Dataset entries:
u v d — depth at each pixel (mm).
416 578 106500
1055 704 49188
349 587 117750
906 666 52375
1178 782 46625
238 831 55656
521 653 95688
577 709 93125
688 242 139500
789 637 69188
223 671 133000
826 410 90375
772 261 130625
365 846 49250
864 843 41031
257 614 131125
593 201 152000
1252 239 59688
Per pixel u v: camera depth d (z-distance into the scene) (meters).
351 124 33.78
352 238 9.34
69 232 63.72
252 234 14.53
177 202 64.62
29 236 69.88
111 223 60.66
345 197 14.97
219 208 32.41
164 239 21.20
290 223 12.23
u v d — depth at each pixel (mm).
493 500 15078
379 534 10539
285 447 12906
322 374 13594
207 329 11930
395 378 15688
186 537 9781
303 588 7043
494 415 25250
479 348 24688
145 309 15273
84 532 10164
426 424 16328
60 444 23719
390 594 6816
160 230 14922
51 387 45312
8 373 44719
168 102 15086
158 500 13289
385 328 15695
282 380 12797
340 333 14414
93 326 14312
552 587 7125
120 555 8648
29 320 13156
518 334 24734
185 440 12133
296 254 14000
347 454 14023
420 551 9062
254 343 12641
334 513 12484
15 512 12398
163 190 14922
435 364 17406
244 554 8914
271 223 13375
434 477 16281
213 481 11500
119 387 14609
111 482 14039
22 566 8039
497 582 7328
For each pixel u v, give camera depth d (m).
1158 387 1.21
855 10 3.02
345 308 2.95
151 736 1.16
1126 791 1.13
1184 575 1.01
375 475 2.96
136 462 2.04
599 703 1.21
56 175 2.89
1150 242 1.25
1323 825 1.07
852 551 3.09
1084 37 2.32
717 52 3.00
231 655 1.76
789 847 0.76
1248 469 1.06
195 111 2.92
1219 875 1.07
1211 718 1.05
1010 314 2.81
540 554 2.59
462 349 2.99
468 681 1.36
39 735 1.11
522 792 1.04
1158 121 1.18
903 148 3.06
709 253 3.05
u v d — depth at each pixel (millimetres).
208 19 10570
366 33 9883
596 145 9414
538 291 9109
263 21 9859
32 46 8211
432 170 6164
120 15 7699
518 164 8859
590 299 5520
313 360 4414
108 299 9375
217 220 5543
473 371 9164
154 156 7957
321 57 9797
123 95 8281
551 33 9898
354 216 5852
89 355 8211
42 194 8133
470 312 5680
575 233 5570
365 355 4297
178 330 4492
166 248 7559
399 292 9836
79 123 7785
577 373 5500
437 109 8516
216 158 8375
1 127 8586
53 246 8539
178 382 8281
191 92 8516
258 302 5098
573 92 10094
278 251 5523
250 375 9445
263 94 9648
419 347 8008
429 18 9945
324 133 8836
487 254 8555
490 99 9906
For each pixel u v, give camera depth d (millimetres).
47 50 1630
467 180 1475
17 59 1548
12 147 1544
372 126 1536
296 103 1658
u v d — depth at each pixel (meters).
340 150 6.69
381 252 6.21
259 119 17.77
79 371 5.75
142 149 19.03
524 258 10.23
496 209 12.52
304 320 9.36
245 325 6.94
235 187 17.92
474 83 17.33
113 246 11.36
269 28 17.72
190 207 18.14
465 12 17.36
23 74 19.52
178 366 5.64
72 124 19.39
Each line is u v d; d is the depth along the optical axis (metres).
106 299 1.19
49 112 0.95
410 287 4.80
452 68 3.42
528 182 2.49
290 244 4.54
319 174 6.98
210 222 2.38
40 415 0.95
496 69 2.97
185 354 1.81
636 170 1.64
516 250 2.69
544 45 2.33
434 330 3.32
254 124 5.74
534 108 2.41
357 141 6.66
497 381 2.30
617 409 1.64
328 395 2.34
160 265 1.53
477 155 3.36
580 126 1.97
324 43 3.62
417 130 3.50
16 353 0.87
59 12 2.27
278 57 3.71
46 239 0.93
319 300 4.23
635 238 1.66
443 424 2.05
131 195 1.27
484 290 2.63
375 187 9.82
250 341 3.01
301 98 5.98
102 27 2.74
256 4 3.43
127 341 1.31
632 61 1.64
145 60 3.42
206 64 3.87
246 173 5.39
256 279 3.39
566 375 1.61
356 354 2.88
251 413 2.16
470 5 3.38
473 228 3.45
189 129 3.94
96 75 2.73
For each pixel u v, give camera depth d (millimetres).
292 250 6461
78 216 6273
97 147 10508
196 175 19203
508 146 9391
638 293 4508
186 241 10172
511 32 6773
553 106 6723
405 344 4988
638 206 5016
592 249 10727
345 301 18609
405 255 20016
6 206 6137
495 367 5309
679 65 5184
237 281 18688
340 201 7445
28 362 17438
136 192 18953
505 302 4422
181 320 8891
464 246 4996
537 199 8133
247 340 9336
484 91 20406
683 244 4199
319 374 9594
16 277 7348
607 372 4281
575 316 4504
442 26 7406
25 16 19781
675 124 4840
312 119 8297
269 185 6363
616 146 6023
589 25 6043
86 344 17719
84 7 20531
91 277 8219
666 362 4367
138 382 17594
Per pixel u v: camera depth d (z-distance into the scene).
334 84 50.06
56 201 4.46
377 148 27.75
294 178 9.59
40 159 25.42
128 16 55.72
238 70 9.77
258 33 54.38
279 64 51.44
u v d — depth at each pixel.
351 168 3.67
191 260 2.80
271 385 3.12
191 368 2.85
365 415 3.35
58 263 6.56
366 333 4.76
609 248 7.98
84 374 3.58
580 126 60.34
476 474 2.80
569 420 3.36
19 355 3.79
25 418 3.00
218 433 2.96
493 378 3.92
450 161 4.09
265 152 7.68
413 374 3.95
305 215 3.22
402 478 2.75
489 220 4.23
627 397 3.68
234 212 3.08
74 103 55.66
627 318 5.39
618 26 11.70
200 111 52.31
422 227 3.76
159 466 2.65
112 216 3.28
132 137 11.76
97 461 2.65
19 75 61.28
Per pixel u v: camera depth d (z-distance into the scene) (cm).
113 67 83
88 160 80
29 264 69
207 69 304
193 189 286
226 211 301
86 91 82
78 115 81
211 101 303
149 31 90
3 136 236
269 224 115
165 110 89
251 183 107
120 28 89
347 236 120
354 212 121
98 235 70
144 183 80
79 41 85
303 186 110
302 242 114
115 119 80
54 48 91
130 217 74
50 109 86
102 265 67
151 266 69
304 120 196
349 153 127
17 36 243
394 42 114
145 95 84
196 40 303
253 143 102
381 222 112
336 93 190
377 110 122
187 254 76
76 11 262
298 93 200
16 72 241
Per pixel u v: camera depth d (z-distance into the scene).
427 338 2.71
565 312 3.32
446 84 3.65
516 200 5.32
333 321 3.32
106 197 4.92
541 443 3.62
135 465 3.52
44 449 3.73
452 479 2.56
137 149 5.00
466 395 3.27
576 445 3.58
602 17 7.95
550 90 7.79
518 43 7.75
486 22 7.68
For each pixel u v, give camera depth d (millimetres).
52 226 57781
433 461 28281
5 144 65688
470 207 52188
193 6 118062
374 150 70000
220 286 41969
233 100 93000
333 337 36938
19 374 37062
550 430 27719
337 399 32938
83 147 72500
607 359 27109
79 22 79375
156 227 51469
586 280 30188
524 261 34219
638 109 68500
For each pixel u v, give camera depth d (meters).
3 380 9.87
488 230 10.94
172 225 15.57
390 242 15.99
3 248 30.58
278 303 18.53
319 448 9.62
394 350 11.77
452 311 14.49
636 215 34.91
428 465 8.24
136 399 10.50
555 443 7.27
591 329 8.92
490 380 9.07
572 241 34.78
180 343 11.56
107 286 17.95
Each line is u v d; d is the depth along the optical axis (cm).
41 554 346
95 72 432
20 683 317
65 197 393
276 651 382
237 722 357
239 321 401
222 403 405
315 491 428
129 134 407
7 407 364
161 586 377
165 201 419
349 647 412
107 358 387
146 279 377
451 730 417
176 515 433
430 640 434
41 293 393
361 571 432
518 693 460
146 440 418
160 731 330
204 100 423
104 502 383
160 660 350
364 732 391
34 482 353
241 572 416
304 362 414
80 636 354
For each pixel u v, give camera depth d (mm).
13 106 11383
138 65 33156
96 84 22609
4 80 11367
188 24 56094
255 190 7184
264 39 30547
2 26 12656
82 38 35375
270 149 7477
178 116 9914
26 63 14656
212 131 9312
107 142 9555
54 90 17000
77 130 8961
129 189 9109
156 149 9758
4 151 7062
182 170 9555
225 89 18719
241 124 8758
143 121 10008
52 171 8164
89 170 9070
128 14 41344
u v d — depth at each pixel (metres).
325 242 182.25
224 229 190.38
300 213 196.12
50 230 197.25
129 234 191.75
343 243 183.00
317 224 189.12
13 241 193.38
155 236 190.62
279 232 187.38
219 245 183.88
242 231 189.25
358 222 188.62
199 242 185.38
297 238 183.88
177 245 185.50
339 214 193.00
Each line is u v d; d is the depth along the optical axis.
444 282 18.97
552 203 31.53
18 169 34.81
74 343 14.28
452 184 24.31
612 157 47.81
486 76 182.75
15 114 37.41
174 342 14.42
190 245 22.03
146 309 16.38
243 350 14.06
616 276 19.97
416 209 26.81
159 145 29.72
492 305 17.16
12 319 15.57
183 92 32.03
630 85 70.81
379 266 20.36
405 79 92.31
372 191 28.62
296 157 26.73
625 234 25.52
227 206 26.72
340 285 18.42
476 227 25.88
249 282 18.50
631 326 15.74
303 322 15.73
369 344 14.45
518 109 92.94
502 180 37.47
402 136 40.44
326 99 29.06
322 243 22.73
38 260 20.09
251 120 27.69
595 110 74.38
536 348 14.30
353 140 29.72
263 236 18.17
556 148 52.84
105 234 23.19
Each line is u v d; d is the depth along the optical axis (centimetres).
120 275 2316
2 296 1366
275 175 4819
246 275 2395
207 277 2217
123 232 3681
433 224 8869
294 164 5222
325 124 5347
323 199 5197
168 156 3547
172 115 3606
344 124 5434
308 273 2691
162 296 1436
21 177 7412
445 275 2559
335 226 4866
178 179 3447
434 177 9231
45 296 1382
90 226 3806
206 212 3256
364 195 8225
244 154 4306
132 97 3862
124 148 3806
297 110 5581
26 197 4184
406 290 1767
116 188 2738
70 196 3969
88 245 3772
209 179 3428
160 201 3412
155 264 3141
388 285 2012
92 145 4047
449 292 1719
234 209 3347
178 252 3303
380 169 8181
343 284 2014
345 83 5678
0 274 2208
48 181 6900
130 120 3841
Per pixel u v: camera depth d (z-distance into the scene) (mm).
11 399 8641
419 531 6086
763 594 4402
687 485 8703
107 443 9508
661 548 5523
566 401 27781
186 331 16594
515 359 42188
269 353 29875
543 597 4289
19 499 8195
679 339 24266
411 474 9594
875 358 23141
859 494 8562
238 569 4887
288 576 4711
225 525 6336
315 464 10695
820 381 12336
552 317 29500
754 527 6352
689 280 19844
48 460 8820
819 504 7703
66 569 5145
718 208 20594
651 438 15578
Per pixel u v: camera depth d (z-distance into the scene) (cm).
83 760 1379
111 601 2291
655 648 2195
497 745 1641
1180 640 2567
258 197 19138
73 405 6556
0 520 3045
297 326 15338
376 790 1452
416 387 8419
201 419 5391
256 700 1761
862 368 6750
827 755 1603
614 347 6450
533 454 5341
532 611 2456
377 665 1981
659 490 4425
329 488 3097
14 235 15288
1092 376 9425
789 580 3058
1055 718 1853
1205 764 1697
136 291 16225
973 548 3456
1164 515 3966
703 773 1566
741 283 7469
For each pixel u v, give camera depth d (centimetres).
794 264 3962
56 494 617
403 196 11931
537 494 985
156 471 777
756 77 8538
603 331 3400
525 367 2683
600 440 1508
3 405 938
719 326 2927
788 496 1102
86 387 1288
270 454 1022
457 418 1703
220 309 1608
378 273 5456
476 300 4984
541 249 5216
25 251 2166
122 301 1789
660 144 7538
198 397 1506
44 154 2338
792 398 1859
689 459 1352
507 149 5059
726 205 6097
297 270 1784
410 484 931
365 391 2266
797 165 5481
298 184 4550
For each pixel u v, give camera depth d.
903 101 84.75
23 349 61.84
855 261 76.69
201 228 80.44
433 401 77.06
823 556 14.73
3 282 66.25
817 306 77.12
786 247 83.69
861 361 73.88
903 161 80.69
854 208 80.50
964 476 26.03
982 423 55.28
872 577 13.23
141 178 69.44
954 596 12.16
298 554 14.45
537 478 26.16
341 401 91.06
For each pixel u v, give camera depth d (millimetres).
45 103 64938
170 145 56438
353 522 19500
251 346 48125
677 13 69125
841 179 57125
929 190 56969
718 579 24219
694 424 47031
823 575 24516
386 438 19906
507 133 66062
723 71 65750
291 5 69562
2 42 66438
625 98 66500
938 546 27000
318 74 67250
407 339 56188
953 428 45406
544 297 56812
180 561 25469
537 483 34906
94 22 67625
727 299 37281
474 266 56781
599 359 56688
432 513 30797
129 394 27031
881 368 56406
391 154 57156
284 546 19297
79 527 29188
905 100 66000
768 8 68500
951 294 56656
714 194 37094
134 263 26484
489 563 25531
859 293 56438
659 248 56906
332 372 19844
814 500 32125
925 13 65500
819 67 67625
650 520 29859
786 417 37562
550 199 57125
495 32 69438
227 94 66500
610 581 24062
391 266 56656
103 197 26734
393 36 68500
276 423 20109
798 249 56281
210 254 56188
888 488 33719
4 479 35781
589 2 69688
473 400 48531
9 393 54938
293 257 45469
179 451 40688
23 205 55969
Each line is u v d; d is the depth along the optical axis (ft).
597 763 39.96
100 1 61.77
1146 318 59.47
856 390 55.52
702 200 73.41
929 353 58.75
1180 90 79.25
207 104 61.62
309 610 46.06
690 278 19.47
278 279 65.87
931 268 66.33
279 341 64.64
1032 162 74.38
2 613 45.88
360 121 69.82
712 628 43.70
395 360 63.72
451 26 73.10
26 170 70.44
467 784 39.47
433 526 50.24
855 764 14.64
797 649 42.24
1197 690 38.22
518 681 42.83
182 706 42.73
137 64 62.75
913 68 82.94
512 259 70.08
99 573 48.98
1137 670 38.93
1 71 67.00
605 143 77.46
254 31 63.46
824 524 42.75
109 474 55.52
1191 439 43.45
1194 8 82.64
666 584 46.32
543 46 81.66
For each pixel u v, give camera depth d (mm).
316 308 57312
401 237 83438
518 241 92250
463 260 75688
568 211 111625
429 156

TASK BRIEF => All that is wanted is a faithful reproduction of the line above with "386 438 19906", the line with "227 94 66500", and every line in between.

ANSWER BELOW =>
386 438 19906
507 133 66062
723 71 65750
291 5 69562
2 42 66438
625 98 66500
938 546 27000
318 74 67250
407 339 56188
953 428 45406
544 297 56812
180 561 25469
537 483 34906
94 22 67625
727 299 37281
474 266 56781
599 359 56688
432 513 30797
129 394 27031
881 368 56406
391 154 57156
284 546 19297
79 527 29188
905 100 66000
768 8 68500
951 294 56656
714 194 37094
134 263 26484
489 563 25531
859 293 56438
659 248 56906
332 372 19844
814 500 32125
925 13 65500
819 67 67625
650 520 29859
786 417 37562
550 199 57125
495 32 69438
227 94 66500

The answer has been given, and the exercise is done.